What you need to do
The answer must be an exact copy of the records, with every picture removed.

(Stored data entries)
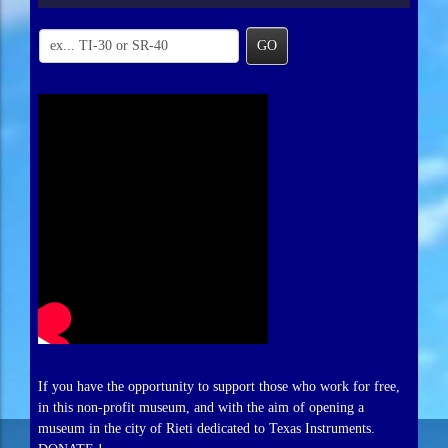
GO
If you have the opportunity to support those who work for free,
in this non-profit museum, and with the aim of opening a
museum in the city of Rieti dedicated to Texas Instruments.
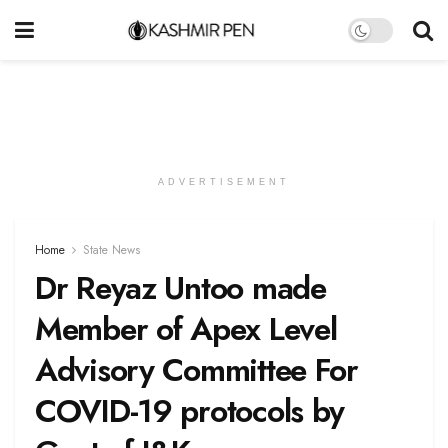
ADVERTISEMENT
Home
State News
Dr Reyaz Untoo made
Member of Apex Level
Advisory Committee For
COVID-19 protocols by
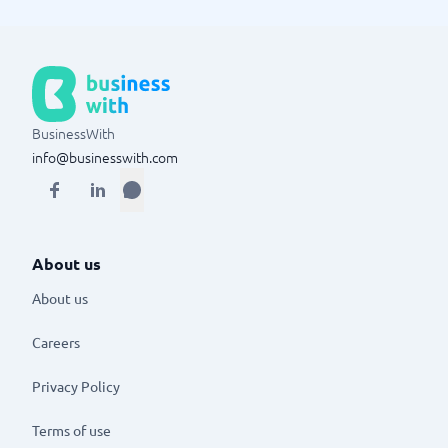
BusinessWith
info@businesswith.com
About us
About us
Careers
Privacy Policy
Terms of use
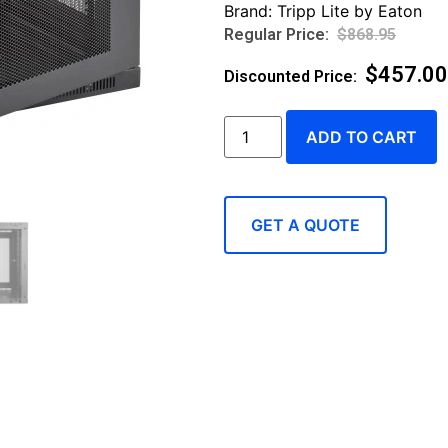
Brand:
Tripp Lite by Eaton
$
868.95
$
457.00
ADD TO CART
GET A QUOTE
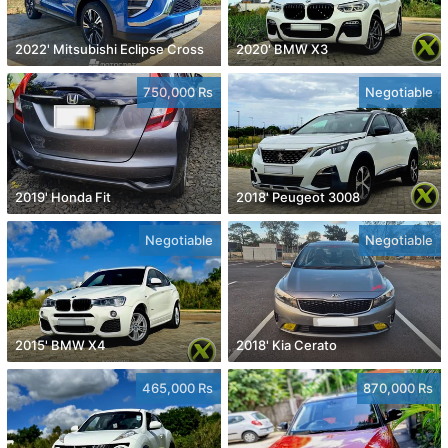
2022' Mitsubishi Eclipse Cross
2020' BMW X3
750,000 Rs
Negotiable
2019' Honda Fit
2018' Peugeot 3008
Negotiable
Negotiable
2015' BMW X4
2018' Kia Cerato
465,000 Rs
870,000 Rs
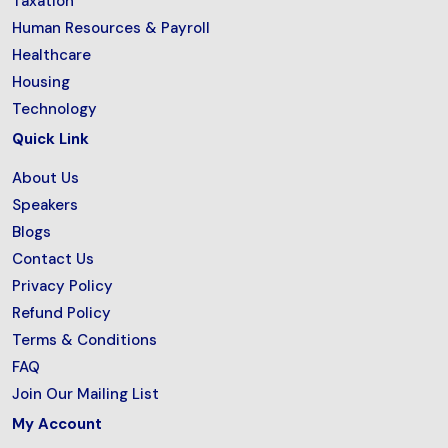
Taxation
Human Resources & Payroll
Healthcare
Housing
Technology
Quick Link
About Us
Speakers
Blogs
Contact Us
Privacy Policy
Refund Policy
Terms & Conditions
FAQ
Join Our Mailing List
My Account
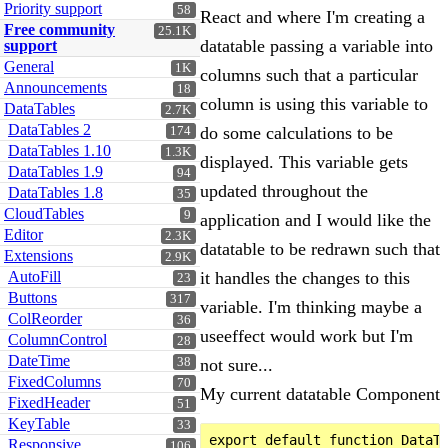
Priority support
58
React and where I'm creating a
Free community
25.1K
datatable passing a variable into
support
General
1K
columns such that a particular
Announcements
18
column is using this variable to
DataTables
2.7K
DataTables 2
do some calculations to be
174
DataTables 1.10
1.3K
displayed. This variable gets
DataTables 1.9
94
updated throughout the
DataTables 1.8
35
CloudTables
9
application and I would like the
Editor
2.3K
datatable to be redrawn such that
Extensions
2.9K
AutoFill
it handles the changes to this
23
Buttons
317
variable. I'm thinking maybe a
ColReorder
36
useeffect would work but I'm
ColumnControl
28
DateTime
38
not sure...
FixedColumns
70
My current datatable Component
FixedHeader
51
KeyTable
33
export default function DataTa
Responsive
106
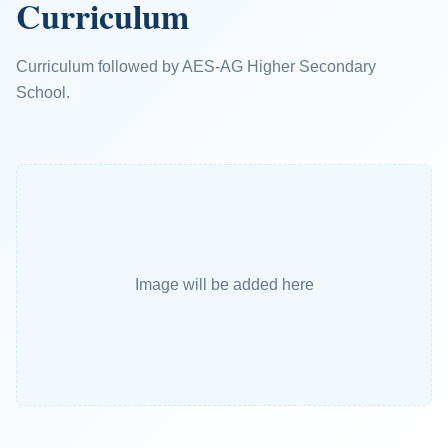
Curriculum
Curriculum followed by AES-AG Higher Secondary
School.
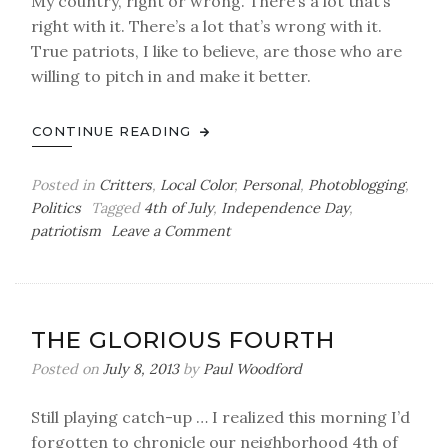
My country, right or wrong. There’s a lot that’s
right with it. There’s a lot that’s wrong with it.
True patriots, I like to believe, are those who are
willing to pitch in and make it better.
CONTINUE READING
Posted in
Critters
,
Local Color
,
Personal
,
Photoblogging
,
Politics
Tagged
4th of July
,
Independence Day
,
on
patriotism
Leave a Comment
Independence
Day,
2018
THE GLORIOUS FOURTH
Posted on
July 8, 2013
by
Paul Woodford
Still playing catch-up … I realized this morning I’d
forgotten to chronicle our neighborhood 4th of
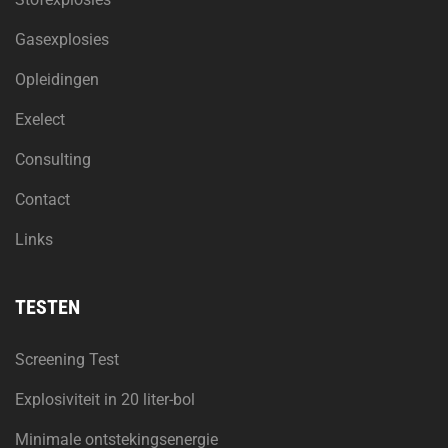
Gasexplosies
Opleidingen
Exelect
Consulting
Contact
Links
TESTEN
Screening Test
Explosiviteit in 20 liter-bol
Minimale ontstekingsenergie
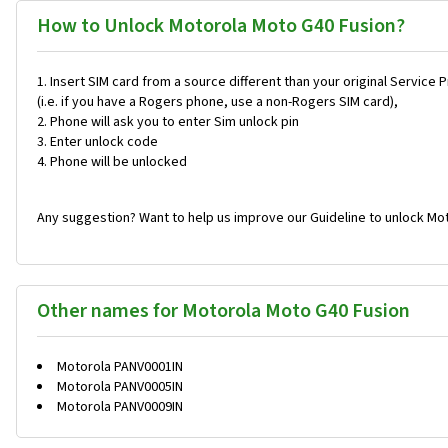
How to Unlock Motorola Moto G40 Fusion?
Insert SIM card from a source different than your original Service 
(i.e. if you have a Rogers phone, use a non-Rogers SIM card),
Phone will ask you to enter Sim unlock pin
Enter unlock code
Phone will be unlocked
Any suggestion? Want to help us improve our Guideline to unlock Mo
Other names for Motorola Moto G40 Fusion
Motorola PANV0001IN
Motorola PANV0005IN
Motorola PANV0009IN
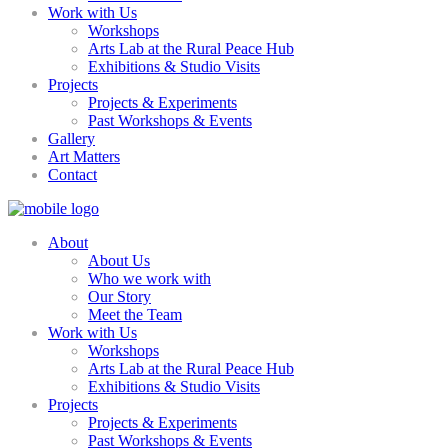
Work with Us
Workshops
Arts Lab at the Rural Peace Hub
Exhibitions & Studio Visits
Projects
Projects & Experiments
Past Workshops & Events
Gallery
Art Matters
Contact
About
About Us
Who we work with
Our Story
Meet the Team
Work with Us
Workshops
Arts Lab at the Rural Peace Hub
Exhibitions & Studio Visits
Projects
Projects & Experiments
Past Workshops & Events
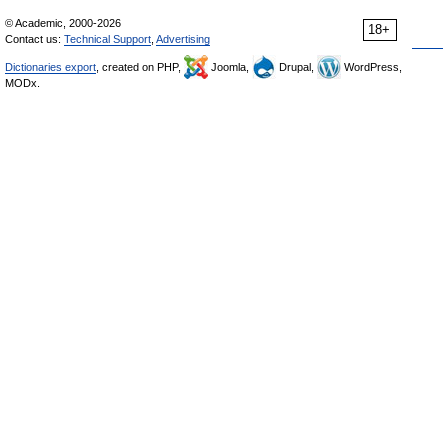
© Academic, 2000-2026
18+
Contact us:
Technical Support
,
Advertising
Dictionaries export
, created on PHP,
Joomla,
Drupal,
WordPress,
MODx.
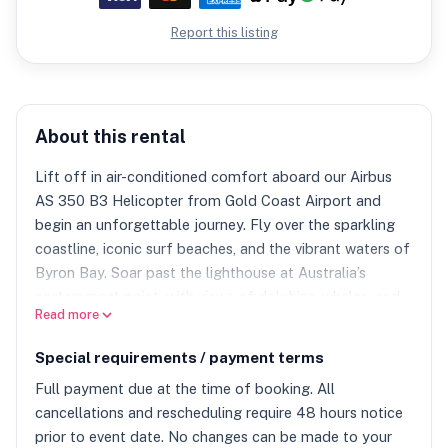
Report this listing
About this rental
Lift off in air-conditioned comfort aboard our Airbus
AS 350 B3 Helicopter from Gold Coast Airport and
begin an unforgettable journey. Fly over the sparkling
coastline, iconic surf beaches, and the vibrant waters of
Byron Bay. Soar past the lighthouse at Australia’s
easternmost point, with views of dolphins, whales, and
Read more
the relaxed coastal town below. Continue inland over
lush rainforest to the majestic Mt. Warning, an ancient
Special requirements / payment terms
volcanic peak offering spectacular panoramic views.
Full payment due at the time of booking. All
Gourmet Lunch at Spicers Peak Lodge A highlight of
cancellations and rescheduling require 48 hours notice
the experience, enjoy a luxurious lunch at Spicers Peak
prior to event date. No changes can be made to your
Lodge featuring locally sourced Australian cuisine.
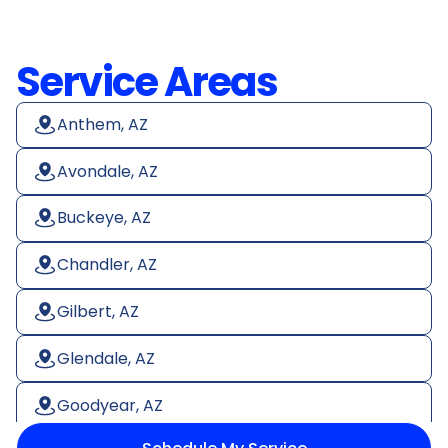
Service Areas
Anthem, AZ
Avondale, AZ
Buckeye, AZ
Chandler, AZ
Gilbert, AZ
Glendale, AZ
Goodyear, AZ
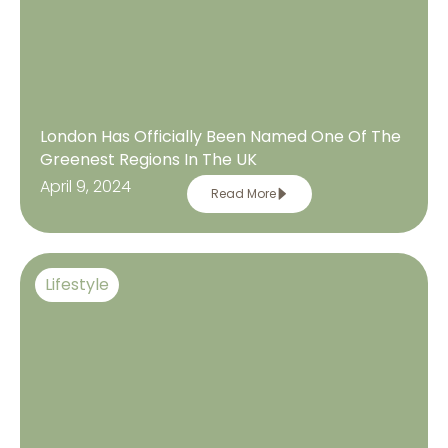
London Has Officially Been Named One Of The
Greenest Regions In The UK
April 9, 2024
Read More
Lifestyle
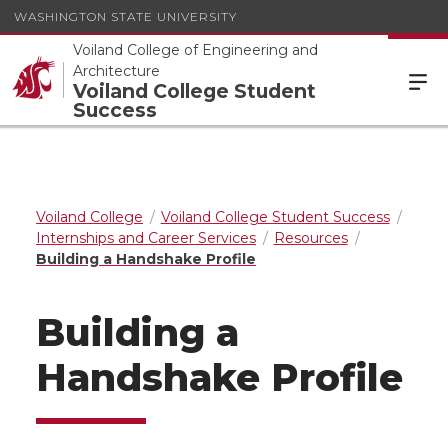
WASHINGTON STATE UNIVERSITY
Voiland College of Engineering and
Architecture
Voiland College Student
Success
Voiland College
Voiland College Student Success
Internships and Career Services
Resources
Building a Handshake Profile
Building a
Handshake Profile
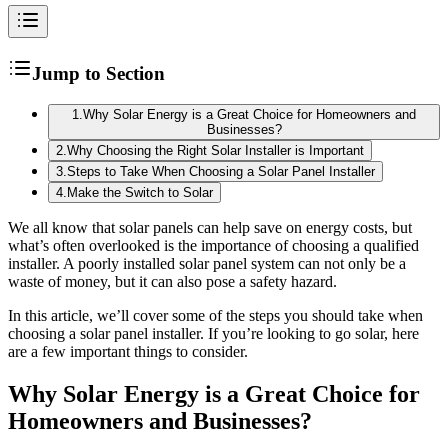
Jump to Section
1
.
Why Solar Energy is a Great Choice for Homeowners and
Businesses?
2
.
Why Choosing the Right Solar Installer is Important
3
.
Steps to Take When Choosing a Solar Panel Installer
4
.
Make the Switch to Solar
We all know that solar panels can help save on energy costs, but
what’s often overlooked is the importance of choosing a qualified
installer. A poorly installed solar panel system can not only be a
waste of money, but it can also pose a safety hazard.
In this article, we’ll cover some of the steps you should take when
choosing a solar panel installer. If you’re looking to go solar, here
are a few important things to consider.
Why Solar Energy is a Great Choice for
Homeowners and Businesses?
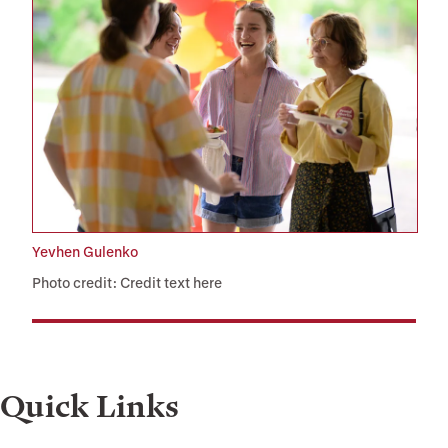
Yevhen Gulenko
Photo credit: Credit text here
Quick Links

Completed task
GO
If you have the opportunity to support those who work for free,
in this non-profit museum, and with the aim of opening a
museum in the city of Rieti dedicated to Texas Instruments.
ADVERTISEMENT
Home
State News
Dr Reyaz Untoo made
Member of Apex Level
Advisory Committee For
COVID-19 protocols by
BusinessWith
info@businesswith.com
About us
About us
Careers
Privacy Policy
Terms of use
Brand:
Tripp Lite by Eaton
$
868.95
$
457.00
ADD TO CART
GET A QUOTE
2022' Mitsubishi Eclipse Cross
2020' BMW X3
750,000 Rs
Negotiable
2019' Honda Fit
2018' Peugeot 3008
Negotiable
Negotiable
2015' BMW X4
2018' Kia Cerato
465,000 Rs
870,000 Rs
Taxation
Human Resources & Payroll
Healthcare
Housing
Technology
Quick Link
About Us
Speakers
Blogs
Contact Us
Privacy Policy
Refund Policy
Terms & Conditions
FAQ
Join Our Mailing List
My Account
Priority support
58
React and where I'm creating a
Free community
25.1K
datatable passing a variable into
support
General
1K
columns such that a particular
Announcements
18
column is using this variable to
DataTables
2.7K
DataTables 2
do some calculations to be
174
DataTables 1.10
1.3K
displayed. This variable gets
DataTables 1.9
94
updated throughout the
DataTables 1.8
35
CloudTables
9
application and I would like the
Editor
2.3K
datatable to be redrawn such that
Extensions
2.9K
AutoFill
it handles the changes to this
23
Buttons
317
variable. I'm thinking maybe a
ColReorder
36
useeffect would work but I'm
ColumnControl
28
DateTime
38
not sure...
FixedColumns
70
My current datatable Component
FixedHeader
51
KeyTable
33
export default function DataTa
Responsive
106
Curriculum
Curriculum followed by AES-AG Higher Secondary
School.
My country, right or wrong. There’s a lot that’s
right with it. There’s a lot that’s wrong with it.
True patriots, I like to believe, are those who are
willing to pitch in and make it better.
CONTINUE READING
Posted in
Critters
,
Local Color
,
Personal
,
Photoblogging
,
Politics
Tagged
4th of July
,
Independence Day
,
on
patriotism
Leave a Comment
Independence
Day,
2018
THE GLORIOUS FOURTH
Posted on
July 8, 2013
by
Paul Woodford
Still playing catch-up … I realized this morning I’d
forgotten to chronicle our neighborhood 4th of
Gasexplosies
Opleidingen
Exelect
Consulting
Contact
Links
TESTEN
Screening Test
Explosiviteit in 20 liter-bol
Minimale ontstekingsenergie
How to Unlock Motorola Moto G40 Fusion?
Insert SIM card from a source different than your original Service 
(i.e. if you have a Rogers phone, use a non-Rogers SIM card),
Phone will ask you to enter Sim unlock pin
Enter unlock code
Phone will be unlocked
Any suggestion? Want to help us improve our Guideline to unlock Mo
Other names for Motorola Moto G40 Fusion
Motorola PANV0001IN
Motorola PANV0005IN
Motorola PANV0009IN
Work with Us
Workshops
Arts Lab at the Rural Peace Hub
Exhibitions & Studio Visits
Projects
Projects & Experiments
Past Workshops & Events
Gallery
Art Matters
Contact
About
About Us
Who we work with
Our Story
Meet the Team
Work with Us
Workshops
Arts Lab at the Rural Peace Hub
Exhibitions & Studio Visits
Projects
Projects & Experiments
Past Workshops & Events
© Academic, 2000-2026
18+
Contact us:
Technical Support
,
Advertising
Dictionaries export
, created on PHP,
Joomla,
Drupal,
WordPress,
MODx.
Report this listing
About this rental
Lift off in air-conditioned comfort aboard our Airbus
AS 350 B3 Helicopter from Gold Coast Airport and
begin an unforgettable journey. Fly over the sparkling
coastline, iconic surf beaches, and the vibrant waters of
Byron Bay. Soar past the lighthouse at Australia’s
easternmost point, with views of dolphins, whales, and
Read more
the relaxed coastal town below. Continue inland over
lush rainforest to the majestic Mt. Warning, an ancient
Special requirements / payment terms
volcanic peak offering spectacular panoramic views.
Full payment due at the time of booking. All
Gourmet Lunch at Spicers Peak Lodge A highlight of
cancellations and rescheduling require 48 hours notice
the experience, enjoy a luxurious lunch at Spicers Peak
prior to event date. No changes can be made to your
Lodge featuring locally sourced Australian cuisine.
Service Areas
Anthem, AZ
Avondale, AZ
Buckeye, AZ
Chandler, AZ
Gilbert, AZ
Glendale, AZ
Goodyear, AZ
London Has Officially Been Named One Of The
Greenest Regions In The UK
April 9, 2024
Read More
Lifestyle
WASHINGTON STATE UNIVERSITY
Voiland College of Engineering and
Architecture
Voiland College Student
Success
Voiland College
Voiland College Student Success
Internships and Career Services
Resources
Building a Handshake Profile
Building a
Handshake Profile
Jump to Section
1
.
Why Solar Energy is a Great Choice for Homeowners and
Businesses?
2
.
Why Choosing the Right Solar Installer is Important
3
.
Steps to Take When Choosing a Solar Panel Installer
4
.
Make the Switch to Solar
We all know that solar panels can help save on energy costs, but
what’s often overlooked is the importance of choosing a qualified
installer. A poorly installed solar panel system can not only be a
waste of money, but it can also pose a safety hazard.
In this article, we’ll cover some of the steps you should take when
choosing a solar panel installer. If you’re looking to go solar, here
are a few important things to consider.
Why Solar Energy is a Great Choice for
Homeowners and Businesses?
Yevhen Gulenko
Photo credit: Credit text here
Quick Links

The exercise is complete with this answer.